Rumsfeld: You know if I start answering questions like that piece meal it’s unfortunate because everyone then says well that means me and I’m not going to – the services are the ones that make these announcements and communicate them down through the chain of command, I’m going to leave that to them, there have been several announcements, they’re working through it very carefully, they’re going to come back up and present it to me again sometime in the next week and they want to do it on an equitable basis, they want to provide people with as much certainty as possible so that they know what’s going to happen, when they’re likely to be called up, how long they’re likely to serve, how long they’re likely to serve in Afghanistan or in Iraq if that’s the case. And our goal is to try to avoid mixed signals going out there.
Q: You said before the war that we know where the weapons of mass destruction are, if the Iraq survey group proves in the foreseeable future to be unable to find any of those actual weapons would you be relieved that you were mistaken or would you be apprehensive that these weapons may have fallen into the hands of terrorist?
Rumsfeld: Well we’ll know what the Iraqi survey group comes up with when they make their report and I believe that the intelligence that we had was the best intelligence you could have and I have no reason to believe that what Secretary Powell presented to the United Nations is not correct, I believe it is correct and will prove to be correct.
It is possible as you suggest that they have hidden things, we know they had a program to deny people the ability to know what it was they were doing and there is the possibility that some of those programs could have ended up with materials that get into the wrong peoples hands and that have to be concern.
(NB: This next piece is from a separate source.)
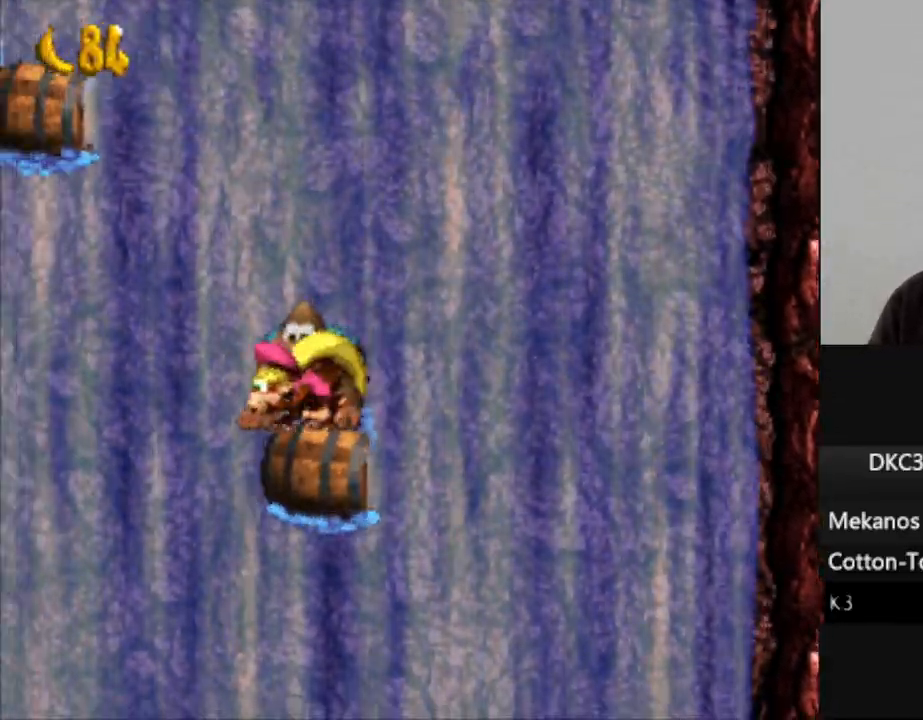
{"buttons": ["Y"], "events": [[400, "DPAD_LEFT", "up"], [417, "B", "up"]]}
Let me put what I said into context.
Our forces that come out of Kuwait were moving North in Iraq, were about a quarter of the way to Baghdad and I started getting asked by the press, did you find anything, did you find anything?
Q: No this was before the war?
Rumsfeld: No it wasn’t, it was right as the war was starting if not mistaken. And I said look, the suspect sites where we believe they are – I may have said where we know they’re there we haven’t even gotten to that ground yet, we were still well south of that. So the point I was trying to make is the expectation that you would find them a few days after the war starts in an area that you hadn’t even occupied yet seemed a little unrealistic to me, I think that’s the background.
Q: Squeeze in one last question.
Rumsfeld: You bet.
Q: Some of the items that you specifically are asking for in the reconstruction budget like $100 million dollars for witness relocation have same weight that District Attorneys from this country have been asking Congress for that kind of money, how do you make that case? Those kinds of things seem like a wireless internet network for Iraq?
Rumsfeld: Those are fair questions and of course it’s been true in every conflict that someone looks at our circumstance. I was asked up on the Hill yesterday in a Senate Hearing how can we be paying money for a prison in Iraq for example when we need money for prison in the United States? And I guess the answer is that there are 100,000 prisoners that were let loose on the society and the prisons were all looted and we’ve got to scoop as many of those people up as possible and put them back in prison before they kill people and the need to communicate in that country is terribly important to the success of that country, political success, economic success. I think the way to think about it is important that that country be put on a path towards a reasonably representative government that’s respectful of its neighbors, respectful of its own ethnic and religious diversity within the country that is a single country and that that will be in the interest of not just the people in Iraq but the people in the region and the United States of America and to do that requires that we move forward on the political, the economic and the security side in tandem.
Q: Thank you very much for your time.
Rumsfeld: Thank you.
I feel like I’m being machine-gunned.